» DOCUMENT EXCERPT
────────
Developers bypass the specs Definition-to-engineering interface

The Knowledge Base has become write-only. People contribute to it but don't consult it. Developers find it faster to ask the project manager a question than to locate and read the relevant spec.

What you're seeing

The project manager fields constant questions from the dev team. Specs exist, but the developers don't trust them to be current, can't find the right one, or find them at the wrong level of detail. This hurts more when agents are the implementers, because they can't ask the project manager and just work from whatever they find written down.

What to do

Check signal 4 first. Bypass is usually a symptom of a weak or hard-to-find Knowledge Base rather than a habit problem. From there, fix the specs rather than chasing the habit. If specs aren't trusted, they're probably stale, so run a spec-health review and commit to keeping them current. If they're not findable, restructure. If they're at the wrong level, adjust. The goal is specs that are faster to read than to ask about.

06

Reactions keep reframing Decision flow

Demos or reviews consistently produce reactions like, "That's not what I meant," rather than refinements. The specs are capturing the team's interpretation, not the product owner's actual intent. This is normal early on, but if it's still happening mid-project, information gathering isn't extracting real commitments.

What you're seeing

Stakeholders say, "Looks good!" in sessions, but they react differently when they see the built demo. The team interprets vague approval as commitment, then discovers the gap at demo time.

What to do

Shift to a more confirmatory Definition Strategy. Extract specific decisions in sessions instead of general reactions. Use prototypes or mockups to force concrete feedback before building. Surface the pattern as a delivery risk.
────────
» PROVIDED DATA
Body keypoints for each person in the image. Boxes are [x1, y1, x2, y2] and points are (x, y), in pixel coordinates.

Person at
────────
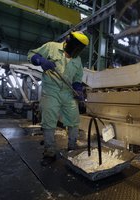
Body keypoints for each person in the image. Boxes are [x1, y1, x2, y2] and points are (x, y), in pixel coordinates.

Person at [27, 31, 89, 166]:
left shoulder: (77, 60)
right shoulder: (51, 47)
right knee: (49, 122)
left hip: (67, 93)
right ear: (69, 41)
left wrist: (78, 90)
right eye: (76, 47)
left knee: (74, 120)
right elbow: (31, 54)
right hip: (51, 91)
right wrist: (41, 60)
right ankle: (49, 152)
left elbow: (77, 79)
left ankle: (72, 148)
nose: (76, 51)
────────
» TASK DETAILS
Carry on the text above about developers bypassing specs and demo reactions that keep reframing decisions, beginning right after its final sentence.

» RESULT FOR THIS TASK
07

Pre-decided calls stack up unreviewed Decision flow

The team is using pre-decide-and-review, a legitimate tactic, but the review half is dropping off. Unconfirmed decisions accumulate.

What you're seeing

Specs are full of team-generated decisions with documented rationale, but the product owner hasn't validated most of them. The team feels confident; the risk is invisible until a significant call turns out wrong.

What to do

This signal is about protecting the review cadence. Make the accumulated unconfirmed decisions visible, and establish a confirmation rhythm. Batch them into stakeholder sessions before the pile grows.

08

One strategy for everything Strategy fit

The team found a groove and stopped choosing between Definition Strategies. Every feature gets the same treatment regardless of uncertainty, precision, or how costly rework would be.

What you're seeing

The team doesn't discuss how much definition a feature needs because the answer is always the same. This works until it hits something hard to unwind, such as an integration contract, a data model decision, or a UX pattern that anchors stakeholder expectations.

What to do

Make choosing a Definition Strategy a deliberate step when definition work begins on a Backlog Item. Ask what is uncertain, how precise the target needs to be, and how expensive it would be to reverse course after building. Different features should produce different answers.

09

Velocity isn't stabilizing Systemic

The team has been running for several iterations, but throughput is either flat or erratic. Velocity should increase as the Knowledge Base matures, agent alignment improves, and the team finds its rhythm. If that's not happening, something structural is off.

What you're seeing

Work regularly takes more than one iteration end-to-end. The team doesn't feel faster than it did three weeks ago. Items that should be routine still require heavy definition investment. Knowledge Base and agent-alignment investments aren't paying off.

What to do

This is a systemic signal: work through the earlier ones first to localize the cause. Common culprits: work items that don't fit inside a single iteration, a Definition Strategy creating precision blockers (signal 8), or Knowledge Base and agent-alignment investments that haven't started paying off (signal 4). If work items don't fit, break them down. If earlier signals all check out, recalibrate how much specification each piece of work needs.